If you find that you have too much breast milk and you are worried about it, here are some simple ways that can help.For some mums, they are enough.

  • Try to feed in a relaxed position. Feeding reclining or lying down will give the baby better control over the process. In this position, the baby sets the feeding rhythm on his own and can always raise his head to take a break if milk is released too quickly. Be sure to use a towel to absorb any spilled milk.
  • Relieve pressure. If overcrowded breasts are uncomfortable for you, try expressing some milk by hand or with a breast pump, but try to express as little milk as possible.Each time your breast is emptied, you send a signal to it to produce more milk. Therefore, expressing provides short-term relief, but with prolonged use it can only make the situation worse. If you need to express and store milk to feed your baby when you are not around, it is best to deal with excess milk production first.
  • Try using bra pads. If you have milk leaks, put pads or milk collection pads * in your bra to keep your laundry dry.If your milk leak is moderate and already decreasing, or your breasts are slightly leaking during pregnancy, the ultra-thin disposable pads will help you feel confident in any situation in life.
  • Avoid taking teas and nutritional supplements to increase lactation. If you have been drinking teas, eating special cookies, or taking supplements to improve breast milk production, you need to stop now to fix the problem.

“Breast watch” to reduce milk production

If all of the above methods do not work, you can try a technique called “breast watch”, which allows you to better control milk production.However, check with a breastfeeding consultant or supervising doctor before trying this method.

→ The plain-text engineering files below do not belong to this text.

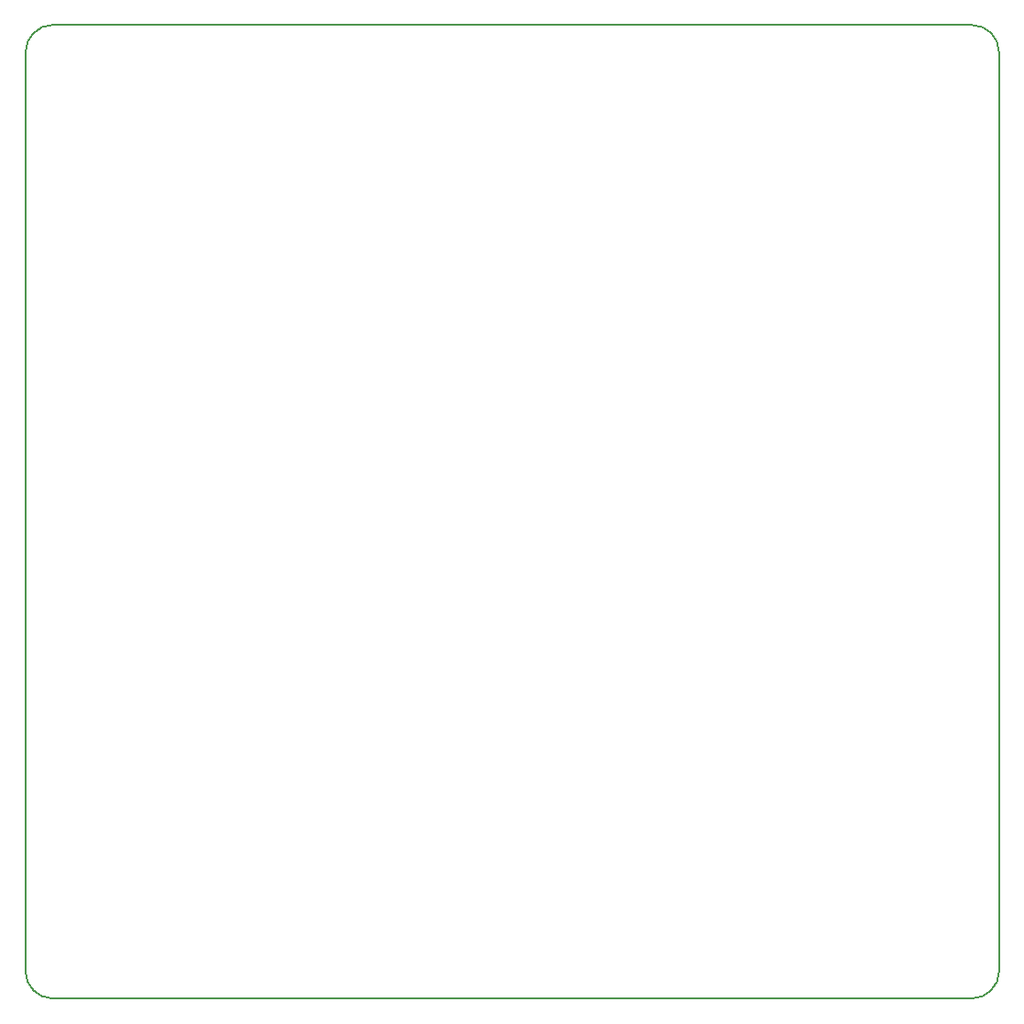
<source format=gbr>
%TF.GenerationSoftware,KiCad,Pcbnew,(6.0.7)*%
%TF.CreationDate,2023-01-27T10:25:26-08:00*%
%TF.ProjectId,FlightComputer,466c6967-6874-4436-9f6d-70757465722e,rev?*%
%TF.SameCoordinates,Original*%
%TF.FileFunction,Profile,NP*%
%FSLAX46Y46*%
G04 Gerber Fmt 4.6, Leading zero omitted, Abs format (unit mm)*
G04 Created by KiCad (PCBNEW (6.0.7)) date 2023-01-27 10:25:26*
%MOMM*%
%LPD*%
G01*
G04 APERTURE LIST*
%TA.AperFunction,Profile*%
%ADD10C,0.200000*%
%TD*%
G04 APERTURE END LIST*
D10*
X227330000Y-148166000D02*
X142410000Y-148166000D01*
X229870000Y-60706000D02*
X229870000Y-145626000D01*
X229870000Y-60706000D02*
G75*
G03*
X227330000Y-58166000I-2540000J0D01*
G01*
X139870000Y-145626000D02*
X139870000Y-60706000D01*
X227330000Y-148166000D02*
G75*
G03*
X229870000Y-145626000I0J2540000D01*
G01*
X139870000Y-145626000D02*
G75*
G03*
X142410000Y-148166000I2540000J0D01*
G01*
X142410000Y-58166000D02*
X227330000Y-58166000D01*
X142410000Y-58166000D02*
G75*
G03*
X139870000Y-60706000I0J-2540000D01*
G01*
M02*

</source>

In Breast Watch, you breastfeed your baby on demand, but only with one breast for four hours. During this time, the second breast fills up a lot. Because breast milk contains a so-called feedback-type lactation inhibitor, the body sends a signal to the breast to slow down milk production due to the over-fullness. This is a natural way to protect your breasts from infinite filling.

This technique must be applied within 24 hours, changing breasts every four hours. If milk does not decrease, try increasing the “watch” duration to six hours.

Technique of complete emptying and “breast watch”

If a day later, still a lot of milk will be produced,
you can try another version of this technique, which is recommended in cases of extreme overabundance. This is called “complete emptying and breast duty.” 3

This method requires both breasts to be completely emptied in the morning using an electric breast pump and immediately begin feeding the baby. The milk flow will be weaker and will allow the baby to eat more peacefully. In addition, he will get more fat-rich milk, which comes at the end of the feed, which means he will feel more full.

After that, you can continue the “chest watch” for four hours, as described above. If that doesn’t help, the next day, try increasing the gap to six, eight, or twelve hours, depending on the magnitude of the problem.Before using this technique, be sure to consult with your doctor.

You may no longer need to empty your breasts completely after using this technique for the first time, but some mums have to do it again or two. Improvement usually occurs within the first two days or a little later, but in no case should the “breast watch” be used for more than five days.



1 Morbacher N.Breastfeeding answers made simple. Amarillo TX , USA : Hale Publishing ; 2010. – N. Morbacher, “Simple Answers to Questions about Breastfeeding.” Amarillo, TX, USA: Publishing Hale Publishing “2010.

2 Cox DB et al . Blood and milk prolactin and the rate of milk synthesis in women. Exp Physiol. 1996; 81 (6): 1007-1020. – Cox D.B. et al, Effect of Blood and Milk Prolactin on Milk Production in Women. Exp Physiol. 1996; 81 (6): 1007-1020.

3 van Veldhuizen-Staas CG. Overabundant milk supply: an alternative way to intervene by full drainage and block feeding. Int Breastfeed J .2007; 2 (1): 11. – van Welhusen-Staas S.J., Milk oversupply: an alternative countermeasure by completely draining and blocking feeds. Int Brestfeed J (International Journal of Breastfeeding). 2007; 2 (1): 11.

Read the instructions before use. Consult a specialist for possible contraindications.